Adding the first predictor to model
The selected predictor is added to the model using the code below.
MLRMAS <- lm(audience_score~imdb_rating, data=MD)
Summarizing the first iteration
Ascertain Significance, adjusted R square is increasing and degree of freedom are decreasing. The model can the
summarize using the code below.
summary(MLRMAS)
##
## Call:
## lm(formula = audience_score ~ imdb_rating, data = MD)
##
## Residuals:
## Min 1Q Median 3Q Max
## -26.805 -6.550 0.676 5.676 52.912
##
## Coefficients:
## Estimate Std. Error t value Pr(>|t|)
## (Intercept) -42.3748 2.4205 -17.51 <2e-16 ***
## imdb_rating 16.1321 0.3678 43.87 <2e-16 ***
## ---
## Signif. codes: 0 '***' 0.001 '**' 0.01 '*' 0.05 '.' 0.1 ' ' 1
##
## Residual standard error: 10.16 on 648 degrees of freedom
## Multiple R-squared: 0.7481, Adjusted R-squared: 0.7477
## F-statistic: 1924 on 1 and 648 DF, p-value: < 2.2e-16
Discussion
After adding the imdb_rating predictor to the model, three were examined:
1. t-value to confirm a significant p-value
2. adjuste R square to confirm an increase
3. degrees of freedom to confirm a decrease.
All three were confirmed.
Note the values of Multiple R-squared: 0.748, Adjusted R-squared: 0.7477, DF: 648, p-value: <2.2e-16.

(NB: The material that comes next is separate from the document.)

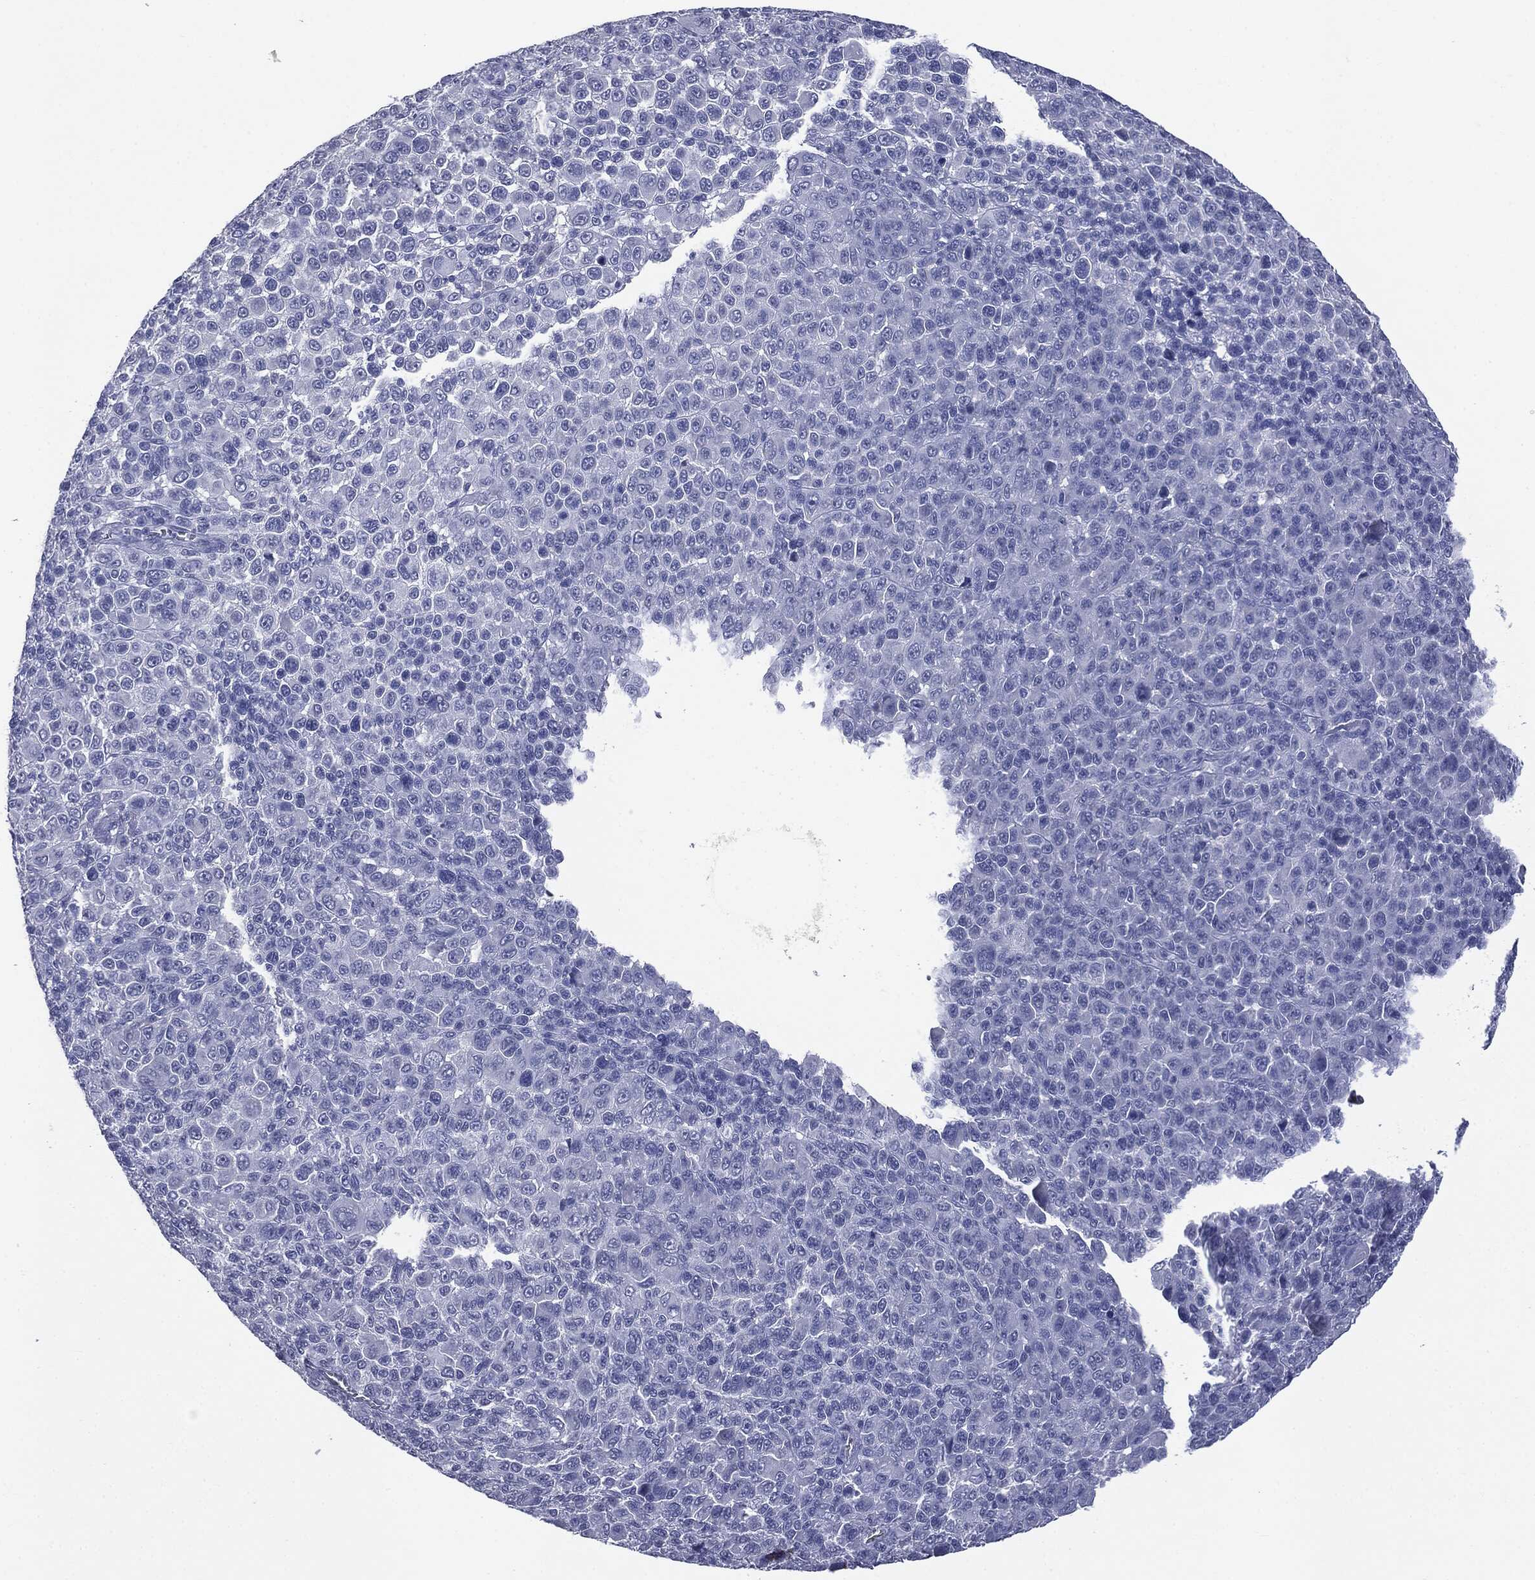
{"staining": {"intensity": "negative", "quantity": "none", "location": "none"}, "tissue": "melanoma", "cell_type": "Tumor cells", "image_type": "cancer", "snomed": [{"axis": "morphology", "description": "Malignant melanoma, NOS"}, {"axis": "topography", "description": "Skin"}], "caption": "A photomicrograph of malignant melanoma stained for a protein shows no brown staining in tumor cells.", "gene": "TSHB", "patient": {"sex": "female", "age": 57}}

Selecting the second predictor
To select the second predictor we need to find the predictor with the lowest AIC and p-value. The table to check the
values can the displayed using the code below.
add1(MLRMAS, scope=MD, test="F")
## Warning in model.matrix.default(Terms, m, contrasts.arg = object
## $contrasts): the response appeared on the right-hand side and was dropped
## Warning in model.matrix.default(Terms, m, contrasts.arg = object
## $contrasts): problem with term 11 in model.matrix: no columns are assigned
## Single term additions
##
## Model:
## audience_score ~ imdb_rating
## Df Sum of Sq RSS AIC F value Pr(>F)
## <none> 66945 3016.5
## genre 10 4589 62357 2990.4 4.6949 1.706e-06 ***
## runtime 1 746 66199 3011.2 7.2904 0.0071137 **
## mpaa_rating 5 1016 65929 3016.6 1.9816 0.0794436 .

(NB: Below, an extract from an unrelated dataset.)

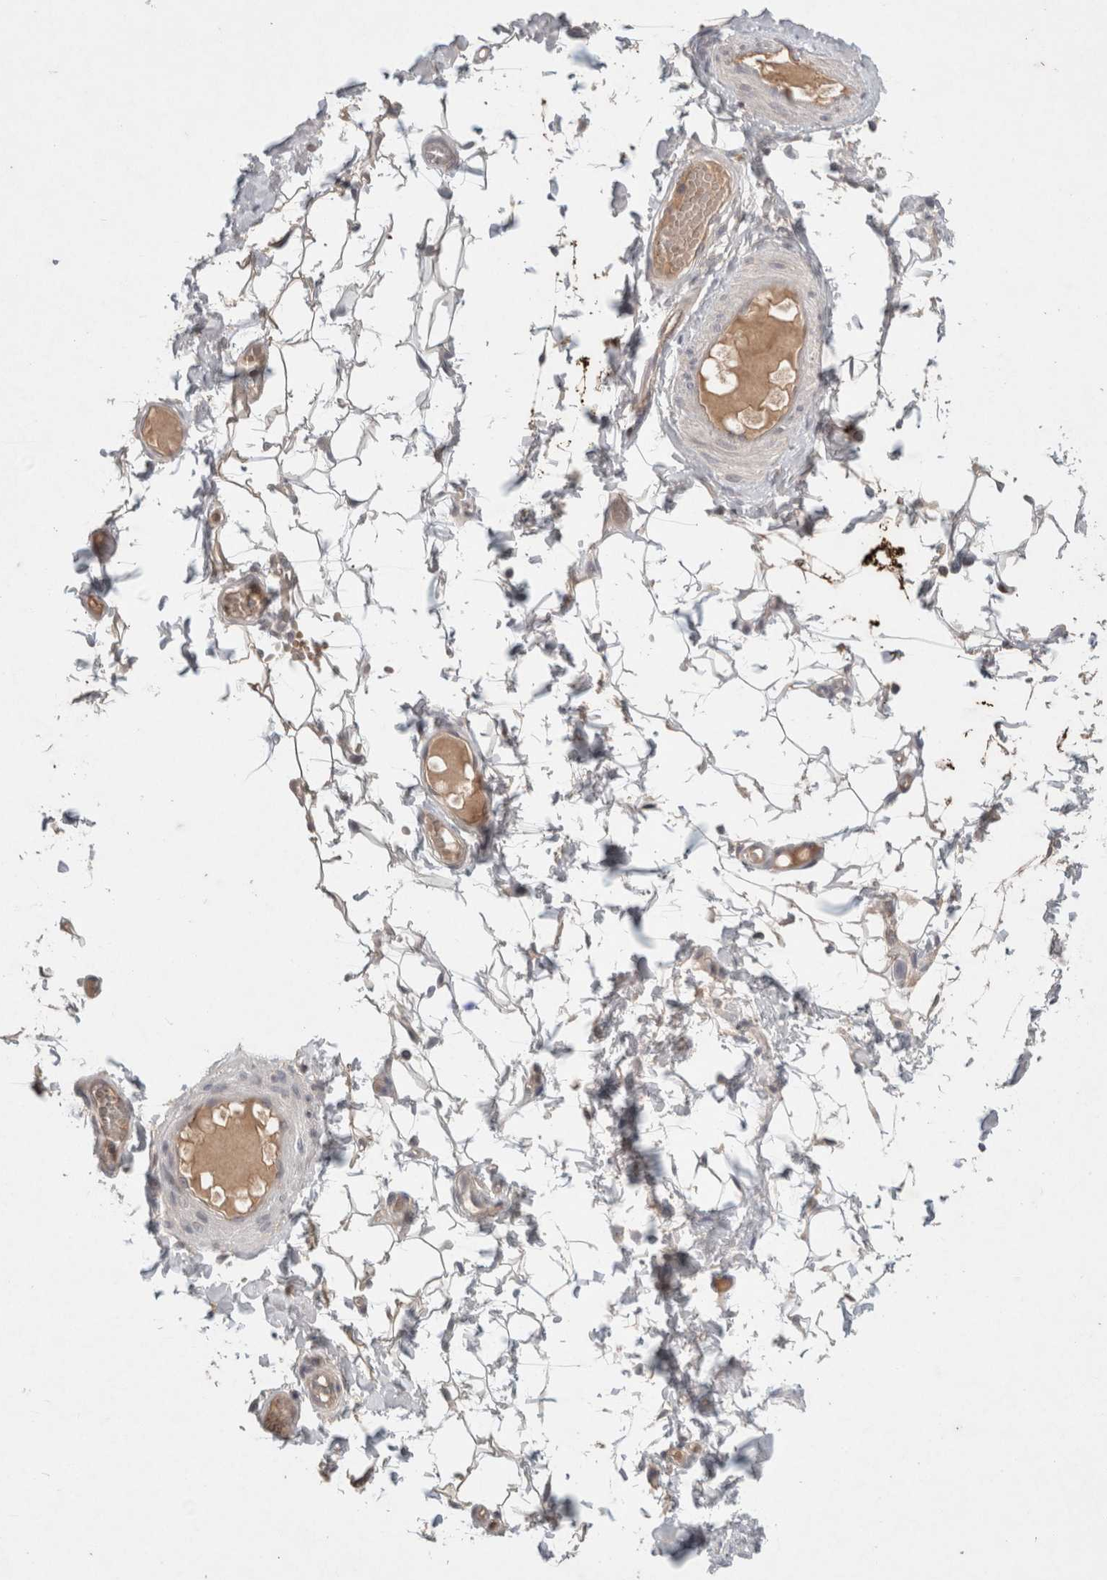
{"staining": {"intensity": "negative", "quantity": "none", "location": "none"}, "tissue": "adipose tissue", "cell_type": "Adipocytes", "image_type": "normal", "snomed": [{"axis": "morphology", "description": "Normal tissue, NOS"}, {"axis": "topography", "description": "Adipose tissue"}, {"axis": "topography", "description": "Vascular tissue"}, {"axis": "topography", "description": "Peripheral nerve tissue"}], "caption": "Adipocytes show no significant protein expression in benign adipose tissue. (DAB (3,3'-diaminobenzidine) immunohistochemistry visualized using brightfield microscopy, high magnification).", "gene": "RASAL2", "patient": {"sex": "male", "age": 25}}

## rel_year 1 204 66742 3016.6 1.9753 0.1603687
## rel_month 1 231 66714 3016.3 2.2414 0.1348464
## imdb_num_votes 1 3 66943 3018.5 0.0260 0.8719136
## critics_score 1 1167 65779 3007.1 11.4745 0.0007483 ***
## critics_rating 2 1976 64969 3001.1 9.8231 6.273e-05 ***
## audience_rating 1 35703 31242 2523.2 739.3758 < 2.2e-16 ***
## audience_score 0 0 66945 3016.5
## ---
## Signif. codes: 0 '***' 0.001 '**' 0.01 '*' 0.05 '.' 0.1 ' ' 1
Discussion
audience_rating is the next significant predictor with the lowest AIC (2523.2). Significance is determined by using
F-value which is very high consequently the p-value is less than 0.05.
Adding the second predictor to model
The selected predictor is added to the model using the code below.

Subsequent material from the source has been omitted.